Freitag, 11. Jänner 2008

SPÖ sucht Nachfolger für ÖBB-Chef Huber: Demontage von ÖVP-nahen Managern

  • Suche nach einem "(politisch) geeigneten Nachfolger"
  • Nimmt Specht SP-Berichte schweigend zur Kenntnis?

In der SPÖ steigt der Unmut über ÖBB-Chef Martin Huber, der als ÖVP-nahe gilt. Wie eine österreichische Tageszeitung berichtet, wird schon "fieberhaft" nach einem "(politisch) geeigneten Nachfolger" gesucht. Huber war noch unter der Vorgängerregierung eingesetzt uns insbesondere SPÖ-Rechnungshofsprecher Günther Kräuter galt als leidenschaftlicher Kritiker des ehemaligen Baumanagers Huber.

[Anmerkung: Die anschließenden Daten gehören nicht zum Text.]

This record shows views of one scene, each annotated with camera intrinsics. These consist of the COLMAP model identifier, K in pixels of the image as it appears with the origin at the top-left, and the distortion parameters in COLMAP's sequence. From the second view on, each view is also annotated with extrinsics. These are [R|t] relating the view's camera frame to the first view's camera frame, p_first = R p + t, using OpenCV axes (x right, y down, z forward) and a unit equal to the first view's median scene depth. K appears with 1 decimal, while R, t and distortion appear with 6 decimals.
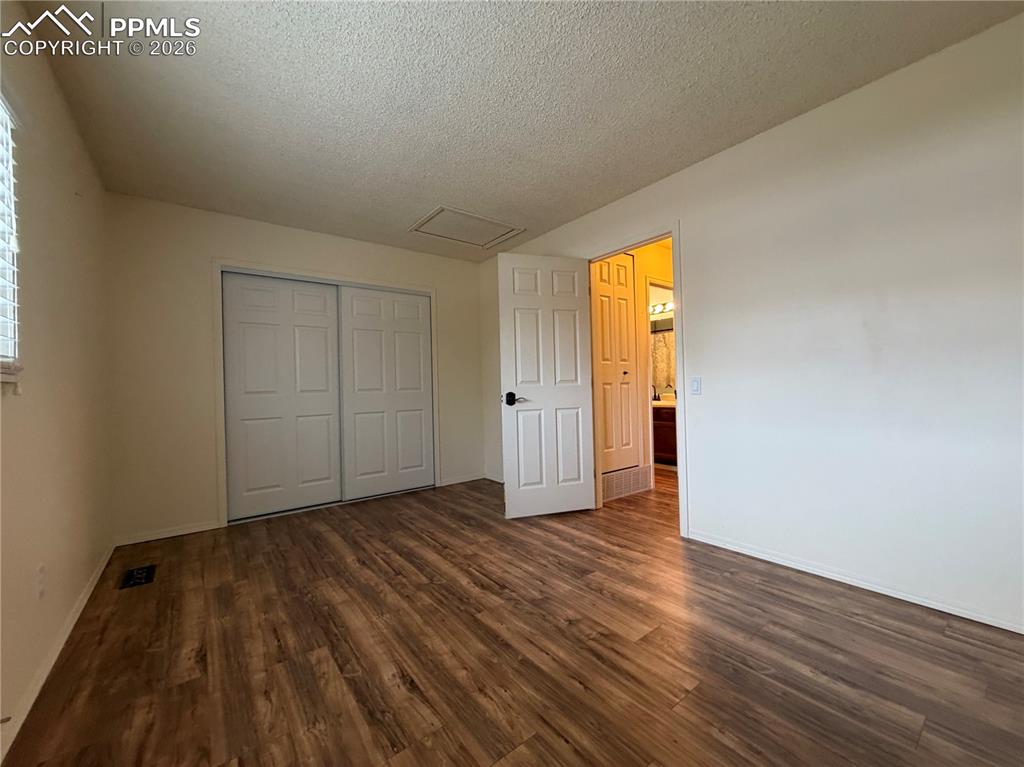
lens RADIAL K [[408.1, 0, 509.8], [0, 408.1, 383.6], [0, 0, 1]] dist [0.002585, 0.000408]
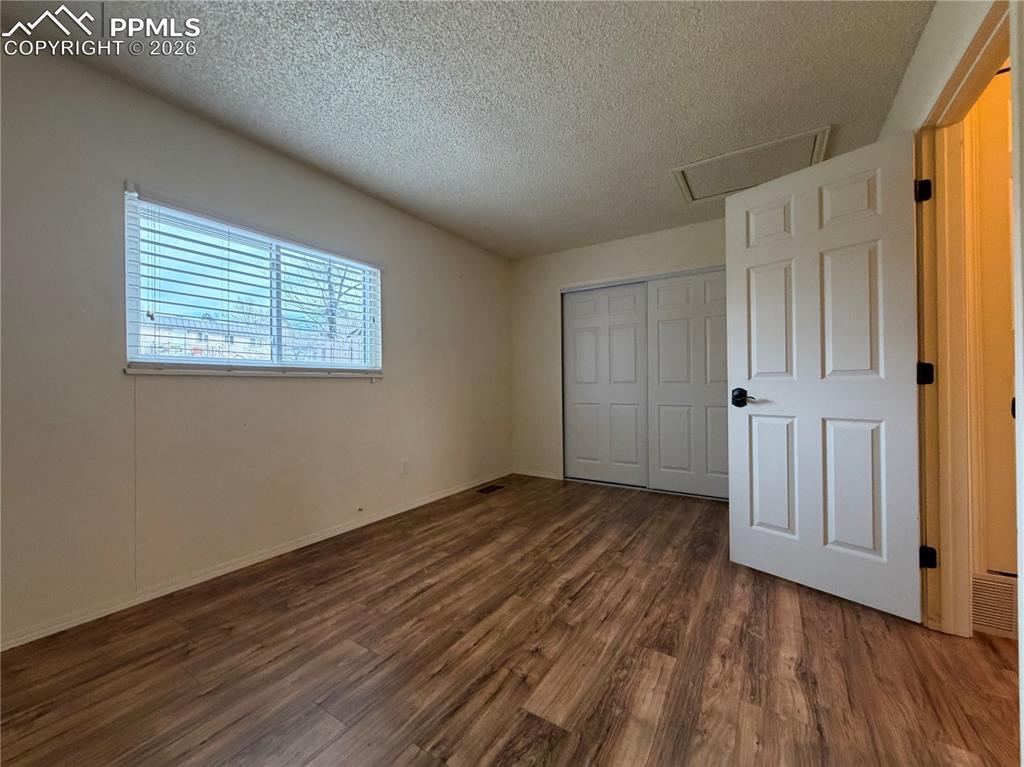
lens RADIAL K [[408.1, 0, 507.7], [0, 408.1, 386.7], [0, 0, 1]] dist [0.002585, 0.000408]
pose [[0.335715, 0.024631, -0.941641, 0.679587], [0.006162, 0.999579, 0.028343, -0.005333], [0.941943, -0.015318, 0.335422, 0.477989]]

Laut "Presse" soll insbesondere der neue ÖBB-Aufsichtsrat Leopold Specht als Vertrauter von Bundeskanzler Alfred Gusenbauer an der Demontage von ÖVP-nahen ÖBB-Managern arbeiten.

Specht nimmt SPÖ-Berichte angeblich schweigend zur Kenntnis
Auffällig sei, dass der Rechtsanwalt Specht in den Sitzungen Berichte von SPÖ-nahen Vorständen, wie Gustav Poschalko, schweigend zur Kenntnis nehme, schreibt die "Presse". Sei aber ein Vorstand, der den Schwarzen zugerechnet wird, am Wort, werde der von Specht einem regelrechten Kreuzverhör unterzogen. "Specht verbreitet ganz schön negative Energie im Aufsichtsrat", wird einer der Mandatare zitiert.

Specht wird als Top-Wirtschaftsanwalt mit einem Hang zum Intellektuellen beschrieben. Er ist unter anderem Absolvent der Harvard Law School, wo er später auch Vorlesungen hielt. Dort lernte ihn Rewe-Vorstand Werner Wutscher kennen, der Specht als "extrem offene, international ausgerichtete Persönlichkeit" schätzt.

Gusenbauer-Vertrauensperson international vernetzt
International ist Leopold Specht laut "Presse" tatsächlich exzellent vernetzt: Seine Kanzlei hat Niederlassungen in Moskau, Belgrad, Budapest und Prag, Specht spricht fließend französisch, italienisch und russisch. Einen besonders guten Draht soll er zum russischen Präsidenten Wladimir Putin sowie zu Israels Regierungschef Ehud Olmert haben.

Und eben zu Alfred Gusenbauer. Das innige Verhältnis zum Bundeskanzler entstand dem Bericht zufolge schon vor Jahren, und das Faktum, dass Specht seinerzeit eine Kanzlei mit SPÖ-Justizsprecher Hannes Jarolim teilte, wird da wohl etwas nachgeholfen haben. Jedenfalls soll Specht damals sehr beharrlich den Kontakt zu Gusenbauer gesucht haben und diesen regelmäßig mit Ideen und Anregungen konfrontiert haben.

Gusenbauer soll schließlich Gefallen an dem Anwalt gefunden haben. "Die Chemie zwischen den beiden stimmt einfach", analysiert ein Parteigenosse in der Zeitung, "beide sind nicht unbedingt Frohnaturen und können stundenlang echte oder vermeintliche Probleme erörtern."

Im Jahre 2003 schließlich trat Specht erstmals offiziell als Gusenbauer-Intimus in Erscheinung: Er wurde vom SPÖ-Chef in den Österreich-Konvent entsandt, in dem über eine Staats- und Verfassungsreform beraten wurde. Politische Beobachter fanden das damals schon "sehr ungewöhnlich": Üblicherweise ließen sich Politiker dort von politischen Institutionen vertreten. Specht galt dort dennoch als absolute Bereicherung: "Er hat sich sehr pointiert zu Wort gemeldet", erzählte ein Teilnehmer.